# Goal of the exercise
Look for the line that has "3. VPP packet processing" in the material below; please repeat it and every line after it, exactly, up to and including the line that has "symmetric, in other", and nothing else.

========================

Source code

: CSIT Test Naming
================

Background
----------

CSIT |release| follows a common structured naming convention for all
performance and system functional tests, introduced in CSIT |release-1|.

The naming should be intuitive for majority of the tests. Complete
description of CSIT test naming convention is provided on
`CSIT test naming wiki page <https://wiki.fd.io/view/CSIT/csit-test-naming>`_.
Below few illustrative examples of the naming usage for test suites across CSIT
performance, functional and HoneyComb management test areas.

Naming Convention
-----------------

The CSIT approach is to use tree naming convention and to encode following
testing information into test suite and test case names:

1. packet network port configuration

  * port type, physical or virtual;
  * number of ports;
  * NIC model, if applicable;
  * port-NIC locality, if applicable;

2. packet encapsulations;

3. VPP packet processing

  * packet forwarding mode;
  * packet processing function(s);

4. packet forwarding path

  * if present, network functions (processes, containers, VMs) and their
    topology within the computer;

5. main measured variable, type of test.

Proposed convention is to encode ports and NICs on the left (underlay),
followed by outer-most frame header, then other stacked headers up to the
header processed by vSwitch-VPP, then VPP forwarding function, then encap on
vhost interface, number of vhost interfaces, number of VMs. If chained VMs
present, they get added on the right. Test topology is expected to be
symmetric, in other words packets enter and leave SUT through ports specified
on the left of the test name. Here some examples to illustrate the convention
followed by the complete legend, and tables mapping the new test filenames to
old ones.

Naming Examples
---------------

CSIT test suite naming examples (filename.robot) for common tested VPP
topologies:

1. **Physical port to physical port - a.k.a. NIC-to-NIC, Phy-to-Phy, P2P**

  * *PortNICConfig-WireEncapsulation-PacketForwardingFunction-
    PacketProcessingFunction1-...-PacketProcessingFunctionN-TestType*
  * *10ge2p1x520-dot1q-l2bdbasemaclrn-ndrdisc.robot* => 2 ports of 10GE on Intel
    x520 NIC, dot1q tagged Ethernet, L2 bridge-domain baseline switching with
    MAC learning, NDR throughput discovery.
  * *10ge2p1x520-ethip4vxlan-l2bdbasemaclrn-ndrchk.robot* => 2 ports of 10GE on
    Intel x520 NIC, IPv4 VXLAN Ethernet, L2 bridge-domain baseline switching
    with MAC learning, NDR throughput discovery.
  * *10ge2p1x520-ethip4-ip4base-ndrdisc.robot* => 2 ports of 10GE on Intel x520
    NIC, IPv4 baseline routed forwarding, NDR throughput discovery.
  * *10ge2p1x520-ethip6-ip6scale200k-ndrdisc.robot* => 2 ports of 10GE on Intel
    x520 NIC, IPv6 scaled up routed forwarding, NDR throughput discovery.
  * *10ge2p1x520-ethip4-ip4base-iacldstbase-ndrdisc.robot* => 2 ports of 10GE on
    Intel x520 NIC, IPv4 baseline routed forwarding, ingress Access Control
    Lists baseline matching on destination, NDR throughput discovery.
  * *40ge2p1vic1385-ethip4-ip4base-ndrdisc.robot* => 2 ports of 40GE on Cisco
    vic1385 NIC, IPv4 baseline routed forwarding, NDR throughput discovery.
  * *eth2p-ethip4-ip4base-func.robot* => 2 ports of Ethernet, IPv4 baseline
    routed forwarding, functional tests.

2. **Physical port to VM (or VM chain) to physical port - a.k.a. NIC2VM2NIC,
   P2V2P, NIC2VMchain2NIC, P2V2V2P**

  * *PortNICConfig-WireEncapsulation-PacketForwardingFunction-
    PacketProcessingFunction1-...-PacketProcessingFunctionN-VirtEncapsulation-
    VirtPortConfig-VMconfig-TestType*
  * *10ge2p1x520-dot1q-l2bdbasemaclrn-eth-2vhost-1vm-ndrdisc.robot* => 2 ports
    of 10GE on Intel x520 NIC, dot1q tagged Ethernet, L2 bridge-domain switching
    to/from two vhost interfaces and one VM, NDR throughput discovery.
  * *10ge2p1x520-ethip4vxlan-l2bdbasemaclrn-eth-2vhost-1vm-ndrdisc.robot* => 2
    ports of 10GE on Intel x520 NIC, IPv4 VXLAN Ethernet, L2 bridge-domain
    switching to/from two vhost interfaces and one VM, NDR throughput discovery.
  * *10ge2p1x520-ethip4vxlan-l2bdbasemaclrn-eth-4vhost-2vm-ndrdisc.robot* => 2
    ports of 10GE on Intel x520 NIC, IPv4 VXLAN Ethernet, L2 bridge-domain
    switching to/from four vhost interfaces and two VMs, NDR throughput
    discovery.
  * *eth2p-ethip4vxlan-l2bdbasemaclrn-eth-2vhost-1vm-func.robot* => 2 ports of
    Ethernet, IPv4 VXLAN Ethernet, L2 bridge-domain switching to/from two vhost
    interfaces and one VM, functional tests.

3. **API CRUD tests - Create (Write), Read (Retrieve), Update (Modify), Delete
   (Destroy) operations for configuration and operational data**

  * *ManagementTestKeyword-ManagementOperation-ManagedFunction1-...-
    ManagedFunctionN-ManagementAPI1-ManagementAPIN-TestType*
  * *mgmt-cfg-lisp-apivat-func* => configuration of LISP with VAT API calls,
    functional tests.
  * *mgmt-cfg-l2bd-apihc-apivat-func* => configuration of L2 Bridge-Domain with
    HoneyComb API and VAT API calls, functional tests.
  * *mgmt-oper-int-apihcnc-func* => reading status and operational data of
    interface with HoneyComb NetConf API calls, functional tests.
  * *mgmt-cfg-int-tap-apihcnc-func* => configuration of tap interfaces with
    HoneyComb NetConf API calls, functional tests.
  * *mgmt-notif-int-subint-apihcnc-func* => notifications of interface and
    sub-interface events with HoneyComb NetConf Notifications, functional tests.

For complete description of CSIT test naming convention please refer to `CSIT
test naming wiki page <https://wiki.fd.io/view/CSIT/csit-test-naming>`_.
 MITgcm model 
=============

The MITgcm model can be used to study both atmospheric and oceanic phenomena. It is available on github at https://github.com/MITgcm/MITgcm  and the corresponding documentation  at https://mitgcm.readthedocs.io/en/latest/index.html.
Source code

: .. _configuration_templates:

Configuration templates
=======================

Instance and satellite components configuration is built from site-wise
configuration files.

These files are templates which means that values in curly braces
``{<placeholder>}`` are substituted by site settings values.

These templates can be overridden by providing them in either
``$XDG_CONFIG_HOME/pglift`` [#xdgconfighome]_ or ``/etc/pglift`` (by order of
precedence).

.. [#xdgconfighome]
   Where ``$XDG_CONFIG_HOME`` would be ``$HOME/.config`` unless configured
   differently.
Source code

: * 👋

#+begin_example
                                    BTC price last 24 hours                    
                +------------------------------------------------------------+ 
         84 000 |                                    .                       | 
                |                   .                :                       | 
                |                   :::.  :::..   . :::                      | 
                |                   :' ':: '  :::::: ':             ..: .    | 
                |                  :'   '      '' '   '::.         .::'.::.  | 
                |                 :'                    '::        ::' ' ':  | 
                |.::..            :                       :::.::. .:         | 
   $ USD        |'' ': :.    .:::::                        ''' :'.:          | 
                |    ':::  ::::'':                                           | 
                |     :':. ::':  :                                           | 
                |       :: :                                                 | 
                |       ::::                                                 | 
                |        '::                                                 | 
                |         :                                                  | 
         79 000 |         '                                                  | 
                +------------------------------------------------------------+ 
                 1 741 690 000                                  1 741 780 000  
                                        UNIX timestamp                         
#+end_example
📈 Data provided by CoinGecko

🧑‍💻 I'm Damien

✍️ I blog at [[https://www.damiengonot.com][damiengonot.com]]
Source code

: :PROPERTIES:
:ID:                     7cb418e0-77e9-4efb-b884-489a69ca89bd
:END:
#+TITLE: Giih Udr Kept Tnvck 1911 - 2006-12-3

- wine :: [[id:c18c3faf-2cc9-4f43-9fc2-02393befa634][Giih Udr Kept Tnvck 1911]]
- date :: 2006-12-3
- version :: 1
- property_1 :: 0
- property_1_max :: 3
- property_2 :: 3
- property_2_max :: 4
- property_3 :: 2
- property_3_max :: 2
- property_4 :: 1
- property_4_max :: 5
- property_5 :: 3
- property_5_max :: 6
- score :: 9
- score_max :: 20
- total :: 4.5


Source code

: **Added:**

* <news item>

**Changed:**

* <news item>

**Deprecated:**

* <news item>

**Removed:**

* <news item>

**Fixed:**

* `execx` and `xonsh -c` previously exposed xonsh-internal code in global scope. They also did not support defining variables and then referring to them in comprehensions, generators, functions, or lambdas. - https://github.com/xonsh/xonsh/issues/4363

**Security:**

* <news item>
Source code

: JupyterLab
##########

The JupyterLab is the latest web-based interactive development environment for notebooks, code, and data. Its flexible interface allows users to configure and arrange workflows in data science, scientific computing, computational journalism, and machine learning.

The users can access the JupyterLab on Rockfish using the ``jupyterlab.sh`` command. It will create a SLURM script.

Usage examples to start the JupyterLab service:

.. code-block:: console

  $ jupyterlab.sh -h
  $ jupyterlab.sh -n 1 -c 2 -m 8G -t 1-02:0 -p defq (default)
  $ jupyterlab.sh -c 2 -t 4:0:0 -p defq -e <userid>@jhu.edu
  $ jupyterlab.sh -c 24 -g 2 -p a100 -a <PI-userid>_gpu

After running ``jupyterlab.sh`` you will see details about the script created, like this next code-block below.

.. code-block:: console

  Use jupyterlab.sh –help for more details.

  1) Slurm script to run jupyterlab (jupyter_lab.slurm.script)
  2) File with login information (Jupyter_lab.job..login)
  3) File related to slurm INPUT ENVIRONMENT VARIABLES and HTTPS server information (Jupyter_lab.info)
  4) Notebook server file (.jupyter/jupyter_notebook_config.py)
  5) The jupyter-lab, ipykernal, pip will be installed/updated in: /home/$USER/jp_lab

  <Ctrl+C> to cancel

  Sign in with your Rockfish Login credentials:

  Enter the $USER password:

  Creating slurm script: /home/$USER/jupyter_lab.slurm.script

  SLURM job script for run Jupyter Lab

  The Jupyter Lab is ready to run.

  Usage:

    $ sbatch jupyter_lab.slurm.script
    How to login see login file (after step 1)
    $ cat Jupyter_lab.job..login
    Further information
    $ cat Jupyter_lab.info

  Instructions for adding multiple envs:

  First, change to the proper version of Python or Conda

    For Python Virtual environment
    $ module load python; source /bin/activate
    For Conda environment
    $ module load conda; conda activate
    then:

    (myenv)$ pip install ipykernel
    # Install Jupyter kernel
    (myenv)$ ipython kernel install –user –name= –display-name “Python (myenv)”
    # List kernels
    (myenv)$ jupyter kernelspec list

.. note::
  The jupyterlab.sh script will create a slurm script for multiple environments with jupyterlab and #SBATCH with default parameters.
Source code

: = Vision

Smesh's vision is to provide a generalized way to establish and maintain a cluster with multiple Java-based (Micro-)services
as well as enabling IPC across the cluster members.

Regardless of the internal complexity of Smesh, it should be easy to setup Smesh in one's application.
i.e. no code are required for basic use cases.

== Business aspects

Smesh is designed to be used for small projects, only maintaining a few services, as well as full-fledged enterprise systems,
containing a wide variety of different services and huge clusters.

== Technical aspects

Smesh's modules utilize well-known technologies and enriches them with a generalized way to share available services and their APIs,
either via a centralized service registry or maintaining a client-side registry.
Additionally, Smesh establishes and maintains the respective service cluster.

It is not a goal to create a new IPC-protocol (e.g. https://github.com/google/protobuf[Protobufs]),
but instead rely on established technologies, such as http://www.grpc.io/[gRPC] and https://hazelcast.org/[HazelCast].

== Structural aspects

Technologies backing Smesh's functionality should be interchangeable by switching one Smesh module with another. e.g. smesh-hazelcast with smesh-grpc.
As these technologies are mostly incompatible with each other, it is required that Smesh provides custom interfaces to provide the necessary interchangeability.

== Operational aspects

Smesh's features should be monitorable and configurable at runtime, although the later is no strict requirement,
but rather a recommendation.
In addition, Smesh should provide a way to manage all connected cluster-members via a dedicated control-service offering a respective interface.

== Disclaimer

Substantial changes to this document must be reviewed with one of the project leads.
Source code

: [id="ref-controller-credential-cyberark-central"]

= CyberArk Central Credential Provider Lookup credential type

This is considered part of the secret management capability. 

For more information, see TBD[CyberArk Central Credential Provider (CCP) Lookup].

========================

# Exercise answer
3. VPP packet processing

  * packet forwarding mode;
  * packet processing function(s);

4. packet forwarding path

  * if present, network functions (processes, containers, VMs) and their
    topology within the computer;

5. main measured variable, type of test.

Proposed convention is to encode ports and NICs on the left (underlay),
followed by outer-most frame header, then other stacked headers up to the
header processed by vSwitch-VPP, then VPP forwarding function, then encap on
vhost interface, number of vhost interfaces, number of VMs. If chained VMs
present, they get added on the right. Test topology is expected to be
symmetric, in other words packets enter and leave SUT through ports specified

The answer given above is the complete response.